ウィリアムは東洲へ向かう前、父であるゲオルグ何度も注意された。
『一つの物事だけを見るな』
その忠告を守れていないのではないか。何も目の前の男の子だけが被害者ではないのだ。こうなってしまった、こうならざるを得なかった民は、いくらでもないるはずだ。
「だけど」
目の前で苦しんでいる男の子を放置していい理由になる訳ではない、と意思を固め、男の子の後を追った。
一度は視界から消えたものの、すぐさま追いかけると、男の子は見つかった。
しかし……
「二人?」
さっきの男の子と別に女の子がいた。真っ黒に汚れた5歳程の男の子とはまた別に、10歳になるかならないかくらいの、こちらは男の子に比べて、幾分か小綺麗な格好をしていた。
真っ黒に汚れた男の子は、汚れが目立つものの安価な毛織物で作られているのであろうことが、近くでみるとわかった。

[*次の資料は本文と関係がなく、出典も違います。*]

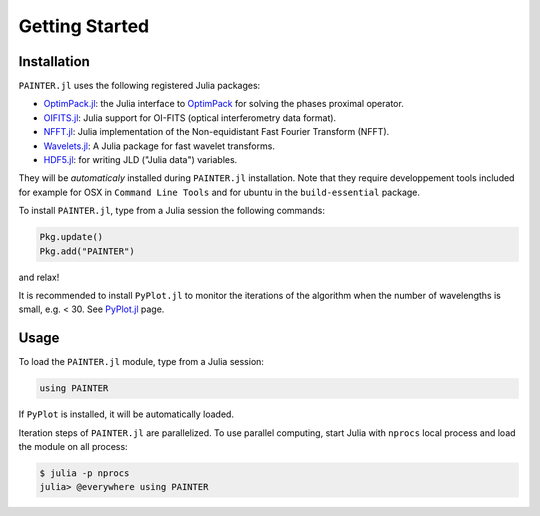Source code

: Getting Started
===============

Installation
------------

``PAINTER.jl`` uses the following registered Julia packages:

* `OptimPack.jl <https://github.com/emmt/OptimPack.jl>`_: the Julia interface to `OptimPack <https://github.com/emmt/OptimPack>`_ for solving the phases proximal operator.
* `OIFITS.jl <https://github.com/emmt/OIFITS.jl>`_: Julia support for OI-FITS (optical interferometry data format).
* `NFFT.jl <https://github.com/tknopp/NFFT.jl>`_: Julia implementation of the Non-equidistant Fast Fourier Transform (NFFT).
* `Wavelets.jl <https://github.com/JuliaDSP/Wavelets.jl>`_: A Julia package for fast wavelet transforms.
* `HDF5.jl <https://github.com/timholy/HDF5.jl>`_: for writing JLD ("Julia data") variables.

They will be *automaticaly* installed during ``PAINTER.jl`` installation.
Note that they require developpement tools included for example for
OSX in ``Command Line Tools`` and for ubuntu in the ``build-essential`` package.

To install ``PAINTER.jl``, type from a Julia session the following commands:

.. code:: julia

  Pkg.update()
  Pkg.add("PAINTER")

and relax!

It is recommended to install ``PyPlot.jl`` to monitor the iterations of the algorithm when the number
of wavelengths is small, e.g. < 30.  See `PyPlot.jl <https://github.com/stevengj/PyPlot.jl>`_ page.

Usage
-----

To load the ``PAINTER.jl`` module, type from a Julia session:

.. code:: julia

    using PAINTER

If ``PyPlot`` is installed, it will be automatically loaded.

Iteration steps of ``PAINTER.jl`` are parallelized.
To use parallel computing, start Julia with ``nprocs`` local process
and load the module on all process:

.. code:: julia

    $ julia -p nprocs
    julia> @everywhere using PAINTER
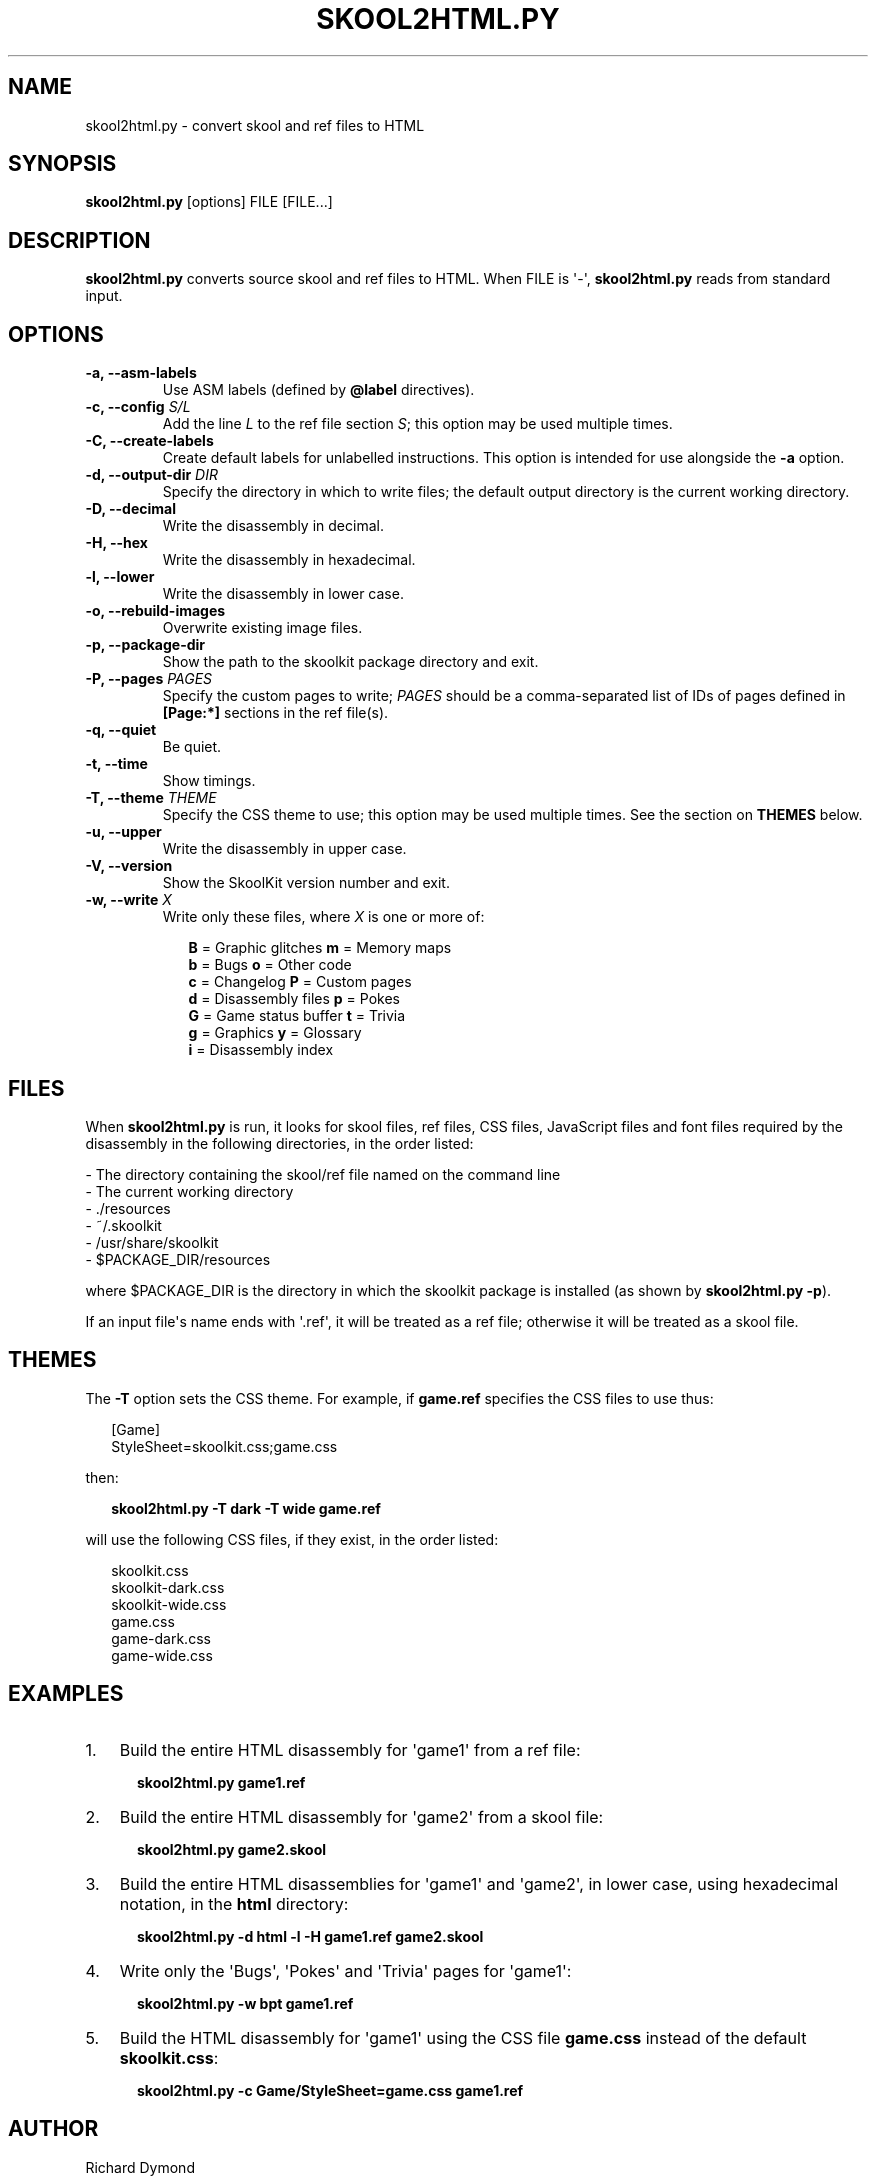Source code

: .TH "SKOOL2HTML.PY" "1" "September 01, 2013" "3.4" "SkoolKit Manual"
.SH NAME
skool2html.py \- convert skool and ref files to HTML
.
.nr rst2man-indent-level 0
.
.de1 rstReportMargin
\\$1 \\n[an-margin]
level \\n[rst2man-indent-level]
level margin: \\n[rst2man-indent\\n[rst2man-indent-level]]
-
\\n[rst2man-indent0]
\\n[rst2man-indent1]
\\n[rst2man-indent2]
..
.de1 INDENT
.\" .rstReportMargin pre:
. RS \\$1
. nr rst2man-indent\\n[rst2man-indent-level] \\n[an-margin]
. nr rst2man-indent-level +1
.\" .rstReportMargin post:
..
.de UNINDENT
. RE
.\" indent \\n[an-margin]
.\" old: \\n[rst2man-indent\\n[rst2man-indent-level]]
.nr rst2man-indent-level -1
.\" new: \\n[rst2man-indent\\n[rst2man-indent-level]]
.in \\n[rst2man-indent\\n[rst2man-indent-level]]u
..
.\" Man page generated from reStructeredText.
.
.SH SYNOPSIS
.sp
\fBskool2html.py\fP [options] FILE [FILE...]
.SH DESCRIPTION
.sp
\fBskool2html.py\fP converts source skool and ref files to HTML. When FILE is
\(aq\-\(aq, \fBskool2html.py\fP reads from standard input.
.SH OPTIONS
.INDENT 0.0
.TP
.B \-a,  \-\-asm\-labels
Use ASM labels (defined by \fB@label\fP directives).
.UNINDENT
.INDENT 0.0
.TP
.B \-c, \-\-config \fIS/L\fP
Add the line \fIL\fP to the ref file section \fIS\fP; this option may be used
multiple times.
.UNINDENT
.INDENT 0.0
.TP
.B \-C,  \-\-create\-labels
Create default labels for unlabelled instructions. This option is intended
for use alongside the \fB\-a\fP option.
.UNINDENT
.INDENT 0.0
.TP
.B \-d, \-\-output\-dir \fIDIR\fP
Specify the directory in which to write files; the default output directory
is the current working directory.
.UNINDENT
.INDENT 0.0
.TP
.B \-D,  \-\-decimal
Write the disassembly in decimal.
.TP
.B \-H,  \-\-hex
Write the disassembly in hexadecimal.
.TP
.B \-l,  \-\-lower
Write the disassembly in lower case.
.TP
.B \-o,  \-\-rebuild\-images
Overwrite existing image files.
.TP
.B \-p,  \-\-package\-dir
Show the path to the skoolkit package directory and exit.
.UNINDENT
.INDENT 0.0
.TP
.B \-P, \-\-pages \fIPAGES\fP
Specify the custom pages to write; \fIPAGES\fP should be a comma\-separated list
of IDs of pages defined in \fB[Page:*]\fP sections in the ref file(s).
.UNINDENT
.INDENT 0.0
.TP
.B \-q,  \-\-quiet
Be quiet.
.TP
.B \-t,  \-\-time
Show timings.
.UNINDENT
.INDENT 0.0
.TP
.B \-T, \-\-theme \fITHEME\fP
Specify the CSS theme to use; this option may be used multiple times. See the
section on \fBTHEMES\fP below.
.UNINDENT
.INDENT 0.0
.TP
.B \-u,  \-\-upper
Write the disassembly in upper case.
.TP
.B \-V,  \-\-version
Show the SkoolKit version number and exit.
.UNINDENT
.INDENT 0.0
.TP
.B \-w, \-\-write \fIX\fP
Write only these files, where \fIX\fP is one or more of:
.nf

.in +2
\fBB\fP = Graphic glitches    \fBm\fP = Memory maps
\fBb\fP = Bugs                \fBo\fP = Other code
\fBc\fP = Changelog           \fBP\fP = Custom pages
\fBd\fP = Disassembly files   \fBp\fP = Pokes
\fBG\fP = Game status buffer  \fBt\fP = Trivia
\fBg\fP = Graphics            \fBy\fP = Glossary
\fBi\fP = Disassembly index
.in -2
.fi
.sp
.UNINDENT
.SH FILES
.sp
When \fBskool2html.py\fP is run, it looks for skool files, ref files, CSS files,
JavaScript files and font files required by the disassembly in the following
directories, in the order listed:
.nf

\- The directory containing the skool/ref file named on the command line
\- The current working directory
\- ./resources
\- ~/.skoolkit
\- /usr/share/skoolkit
\- $PACKAGE_DIR/resources
.fi
.sp
.sp
where $PACKAGE_DIR is the directory in which the skoolkit package is installed
(as shown by \fBskool2html.py \-p\fP).
.sp
If an input file\(aqs name ends with \(aq.ref\(aq, it will be treated as a ref file;
otherwise it will be treated as a skool file.
.SH THEMES
.sp
The \fB\-T\fP option sets the CSS theme. For example, if \fBgame.ref\fP specifies
the CSS files to use thus:
.nf

.in +2
[Game]
StyleSheet=skoolkit.css;game.css
.in -2
.fi
.sp
.sp
then:
.nf

.in +2
\fBskool2html.py \-T dark \-T wide game.ref\fP
.in -2
.fi
.sp
.sp
will use the following CSS files, if they exist, in the order listed:
.nf

.in +2
skoolkit.css
skoolkit\-dark.css
skoolkit\-wide.css
game.css
game\-dark.css
game\-wide.css
.in -2
.fi
.sp
.SH EXAMPLES
.INDENT 0.0
.IP 1. 3
Build the entire HTML disassembly for \(aqgame1\(aq from a ref file:
.nf

.in +2
\fBskool2html.py game1.ref\fP
.in -2
.fi
.sp
.IP 2. 3
Build the entire HTML disassembly for \(aqgame2\(aq from a skool file:
.nf

.in +2
\fBskool2html.py game2.skool\fP
.in -2
.fi
.sp
.IP 3. 3
Build the entire HTML disassemblies for \(aqgame1\(aq and \(aqgame2\(aq, in lower case,
using hexadecimal notation, in the \fBhtml\fP directory:
.nf

.in +2
\fBskool2html.py \-d html \-l \-H game1.ref game2.skool\fP
.in -2
.fi
.sp
.IP 4. 3
Write only the \(aqBugs\(aq, \(aqPokes\(aq and \(aqTrivia\(aq pages for \(aqgame1\(aq:
.nf

.in +2
\fBskool2html.py \-w bpt game1.ref\fP
.in -2
.fi
.sp
.IP 5. 3
Build the HTML disassembly for \(aqgame1\(aq using the CSS file \fBgame.css\fP
instead of the default \fBskoolkit.css\fP:
.nf

.in +2
\fBskool2html.py \-c Game/StyleSheet=game.css game1.ref\fP
.in -2
.fi
.sp
.UNINDENT
.SH AUTHOR
Richard Dymond
.SH COPYRIGHT
2013, Richard Dymond
.\" Generated by docutils manpage writer.
.\" 
.
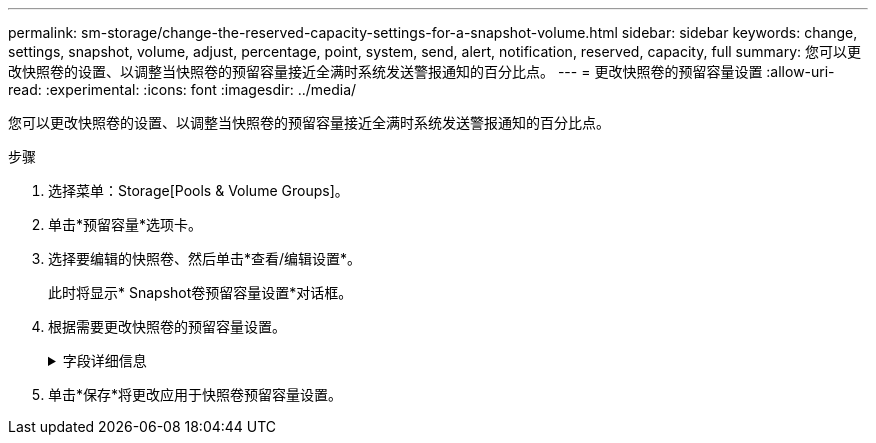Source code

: ---
permalink: sm-storage/change-the-reserved-capacity-settings-for-a-snapshot-volume.html 
sidebar: sidebar 
keywords: change, settings, snapshot, volume, adjust, percentage, point, system, send, alert, notification, reserved, capacity, full 
summary: 您可以更改快照卷的设置、以调整当快照卷的预留容量接近全满时系统发送警报通知的百分比点。 
---
= 更改快照卷的预留容量设置
:allow-uri-read: 
:experimental: 
:icons: font
:imagesdir: ../media/


[role="lead"]
您可以更改快照卷的设置、以调整当快照卷的预留容量接近全满时系统发送警报通知的百分比点。

.步骤
. 选择菜单：Storage[Pools & Volume Groups]。
. 单击*预留容量*选项卡。
. 选择要编辑的快照卷、然后单击*查看/编辑设置*。
+
此时将显示* Snapshot卷预留容量设置*对话框。

. 根据需要更改快照卷的预留容量设置。
+
.字段详细信息
[%collapsible]
====
[cols="1a,3a"]
|===
| 正在设置 ... | Description 


 a| 
在以下情况下提醒我...
 a| 
使用spinner框调整当成员卷的预留容量接近全满时系统发送警报通知的百分比点。

当快照卷的预留容量超过指定阈值时、系统会发送警报、以便您有时间增加预留容量或删除不必要的对象。

|===
====
. 单击*保存*将更改应用于快照卷预留容量设置。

女の子は真っ黒に汚れた男の子に比べ、所々汚れが見てとれたが、綺麗さがしっかりと残っていた。
その格好の身綺麗さと合わせたかのように、女の子は瞳は意志の強さを感じ取った。
「私は……私はウィリアム、ウィリアムだ……。君の名前は?」
ウィリアムは詰まりながらも、まずは自分の名前を明かして歩み寄って見せた。
「……アリス」
女の子は恐らく自分の名前であろう名を話してくれた。その事に、どこか安堵する。
その反応に何かを感じ取ったのか、アリスは男の子の前へ出ると、両手を横に広げて、ウィリアムをキッと睨んだ。アリスは男の子のことを守ろうとしているのだ。
「いや、警戒しなくてもいい。アリスたちを助けに来たんだ」
努めて和やかな声色と笑顔を作ったつもりで、ウィリアムはいた。果たしてその通りになったかは、ウィリアム自身は定かではなかったが、アリスが両手をそろっと下ろしてくれたことから、その努力は叶ったのであろう。
「男の子の名前は?」
ウィリアムがそう尋ねるが、男の子は答えなかった。アリスはチラリと男の子と目を合わせる。一向に口を開かない男の子の代わりに、アリスが口を開いた。